» **WRITTEN REQUEST**
Reproduce each of the following lines word for word, keeping their order.

» **GIVEN RECORDS**
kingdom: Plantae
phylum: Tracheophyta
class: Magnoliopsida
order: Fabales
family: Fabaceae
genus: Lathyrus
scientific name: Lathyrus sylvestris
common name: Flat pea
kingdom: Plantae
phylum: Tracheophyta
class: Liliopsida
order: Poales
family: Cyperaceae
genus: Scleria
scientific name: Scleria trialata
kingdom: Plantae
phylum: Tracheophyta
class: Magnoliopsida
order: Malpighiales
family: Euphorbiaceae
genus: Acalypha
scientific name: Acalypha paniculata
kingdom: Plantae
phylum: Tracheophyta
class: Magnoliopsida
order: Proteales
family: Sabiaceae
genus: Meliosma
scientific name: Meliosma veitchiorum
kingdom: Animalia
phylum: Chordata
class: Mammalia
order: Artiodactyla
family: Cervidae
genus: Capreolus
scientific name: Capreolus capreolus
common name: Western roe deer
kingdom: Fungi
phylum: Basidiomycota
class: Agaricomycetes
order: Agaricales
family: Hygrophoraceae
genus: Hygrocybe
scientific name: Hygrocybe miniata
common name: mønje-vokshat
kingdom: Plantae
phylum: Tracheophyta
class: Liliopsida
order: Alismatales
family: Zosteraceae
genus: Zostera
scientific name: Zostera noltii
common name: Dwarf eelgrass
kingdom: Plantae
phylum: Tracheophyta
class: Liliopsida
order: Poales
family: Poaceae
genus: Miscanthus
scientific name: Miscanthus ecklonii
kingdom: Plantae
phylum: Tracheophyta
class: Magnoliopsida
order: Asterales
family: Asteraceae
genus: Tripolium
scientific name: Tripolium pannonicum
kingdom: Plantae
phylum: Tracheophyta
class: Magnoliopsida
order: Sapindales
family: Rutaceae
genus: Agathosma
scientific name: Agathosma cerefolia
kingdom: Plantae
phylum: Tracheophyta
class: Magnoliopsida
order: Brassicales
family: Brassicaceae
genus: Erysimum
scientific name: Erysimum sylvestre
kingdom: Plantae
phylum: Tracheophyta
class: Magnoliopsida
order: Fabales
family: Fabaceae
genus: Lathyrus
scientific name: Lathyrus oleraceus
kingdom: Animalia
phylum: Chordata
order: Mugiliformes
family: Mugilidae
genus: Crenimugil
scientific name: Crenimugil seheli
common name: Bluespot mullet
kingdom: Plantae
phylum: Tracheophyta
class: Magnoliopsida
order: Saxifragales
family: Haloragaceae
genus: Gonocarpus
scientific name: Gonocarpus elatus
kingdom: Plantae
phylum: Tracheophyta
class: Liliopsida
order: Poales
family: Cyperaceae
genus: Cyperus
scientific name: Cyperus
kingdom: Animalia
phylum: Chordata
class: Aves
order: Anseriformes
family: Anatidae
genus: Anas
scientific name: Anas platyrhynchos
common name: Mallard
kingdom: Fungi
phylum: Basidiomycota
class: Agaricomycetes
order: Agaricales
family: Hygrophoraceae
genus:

» **TASK RESULT**
kingdom: Plantae
phylum: Tracheophyta
class: Magnoliopsida
order: Fabales
family: Fabaceae
genus: Lathyrus
scientific name: Lathyrus sylvestris
common name: Flat pea
kingdom: Plantae
phylum: Tracheophyta
class: Liliopsida
order: Poales
family: Cyperaceae
genus: Scleria
scientific name: Scleria trialata
kingdom: Plantae
phylum: Tracheophyta
class: Magnoliopsida
order: Malpighiales
family: Euphorbiaceae
genus: Acalypha
scientific name: Acalypha paniculata
kingdom: Plantae
phylum: Tracheophyta
class: Magnoliopsida
order: Proteales
family: Sabiaceae
genus: Meliosma
scientific name: Meliosma veitchiorum
kingdom: Animalia
phylum: Chordata
class: Mammalia
order: Artiodactyla
family: Cervidae
genus: Capreolus
scientific name: Capreolus capreolus
common name: Western roe deer
kingdom: Fungi
phylum: Basidiomycota
class: Agaricomycetes
order: Agaricales
family: Hygrophoraceae
genus: Hygrocybe
scientific name: Hygrocybe miniata
common name: mønje-vokshat
kingdom: Plantae
phylum: Tracheophyta
class: Liliopsida
order: Alismatales
family: Zosteraceae
genus: Zostera
scientific name: Zostera noltii
common name: Dwarf eelgrass
kingdom: Plantae
phylum: Tracheophyta
class: Liliopsida
order: Poales
family: Poaceae
genus: Miscanthus
scientific name: Miscanthus ecklonii
kingdom: Plantae
phylum: Tracheophyta
class: Magnoliopsida
order: Asterales
family: Asteraceae
genus: Tripolium
scientific name: Tripolium pannonicum
kingdom: Plantae
phylum: Tracheophyta
class: Magnoliopsida
order: Sapindales
family: Rutaceae
genus: Agathosma
scientific name: Agathosma cerefolia
kingdom: Plantae
phylum: Tracheophyta
class: Magnoliopsida
order: Brassicales
family: Brassicaceae
genus: Erysimum
scientific name: Erysimum sylvestre
kingdom: Plantae
phylum: Tracheophyta
class: Magnoliopsida
order: Fabales
family: Fabaceae
genus: Lathyrus
scientific name: Lathyrus oleraceus
kingdom: Animalia
phylum: Chordata
order: Mugiliformes
family: Mugilidae
genus: Crenimugil
scientific name: Crenimugil seheli
common name: Bluespot mullet
kingdom: Plantae
phylum: Tracheophyta
class: Magnoliopsida
order: Saxifragales
family: Haloragaceae
genus: Gonocarpus
scientific name: Gonocarpus elatus
kingdom: Plantae
phylum: Tracheophyta
class: Liliopsida
order: Poales
family: Cyperaceae
genus: Cyperus
scientific name: Cyperus
kingdom: Animalia
phylum: Chordata
class: Aves
order: Anseriformes
family: Anatidae
genus: Anas
scientific name: Anas platyrhynchos
common name: Mallard
kingdom: Fungi
phylum: Basidiomycota
class: Agaricomycetes
order: Agaricales
family: Hygrophoraceae
genus:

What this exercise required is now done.